The master's family suggested that she join them in South Korea a few months later. My daughter rejected this idea, knowing she would be forever parted from us if she went. She told them she would not go anywhere until she could get into contact with us. So there she was, as I found her. My brave daughter had not cried in longing for mom even on special occasions, although she missed me so much. It seems that the series of hardships she endured have just made her stronger than children from fortunate families.
◆ The Lives of Beggars
In the meantime, I had come over to China with my younger daughter and met my current Chinese husband. We planted sunflowers together. I have another two daughters with my husband. I guess I am finally getting a bit lucky -- this man is rather stubborn but he's not harsh or mean. It is rare for North Korean women to marry rich men here. I even worked over Chuseok, Korean Thanksgiving, on our sunflower farm.
But still it feels much easier and happier than life in North Korea. Here I get to see the world freely. How I wish I could send some money to help my brothers in the North! Almost all women from North Korea marry into needy families. I am too poor to help my brothers. We cannot make ends meet if I don’t work, even when I am breastfeeding.
Poor North Korean people are no better than beggars after all, as we cannot feed and clothe ourselves. We are looked down upon by the Chinese. Everybody on earth, whether Chinese, Korean or Japanese, all human beings are supposed to be all the same. So I don't know why only North Korean people have to go through all this famine and poverty.
◆ Unsettled Life and Ticket to South Korea
From my experiences of being deported three times, all North Korean people living in China now wish to go to South Korea 100 percent. I was told that people live in freedom there. I have never been there myself. However, people say that in South Korea we could make all the money we wish, and get IDs since North and South Koreans are brothers and sisters. Life in China is unstable because of the constant fear of arrest.
I've seen people captured on their way to South Korea. They looked like skin-covered skeletons with a bony necks, backs and faces. If it were just me I would be ready to die anytime. But I have two children, so I firmly decided to live so I can raise them. Having made this decision, I have been extremely careful so I don't jeopardize my status and ID.

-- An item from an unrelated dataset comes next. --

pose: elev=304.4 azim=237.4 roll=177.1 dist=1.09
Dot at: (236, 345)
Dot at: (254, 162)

This morning, however, I had a fight with my in-laws. I have only known hard times my entire life. From now on, I want to live freely, in happiness, just like so many others do. I told them that I want to go to Korea with the news team. I'm 40-years-old and I don't even know what good luck and happiness are. I'd dearly like to live a decent, fulfilling life even just once before I die. That's what I said. They thought I really meant it. I get really jealous when I see women who live happily.
◆ Parting Wishes
My wish is that my mother country will unite soon, or that measures are taken to let North Korean people live as comfortably as I, the poorest in China, do. How poor and hungry they are! I wish they could manage a life at least as half as happy and comfortable as I do, even though I know I'm among the neediest and poorest in China.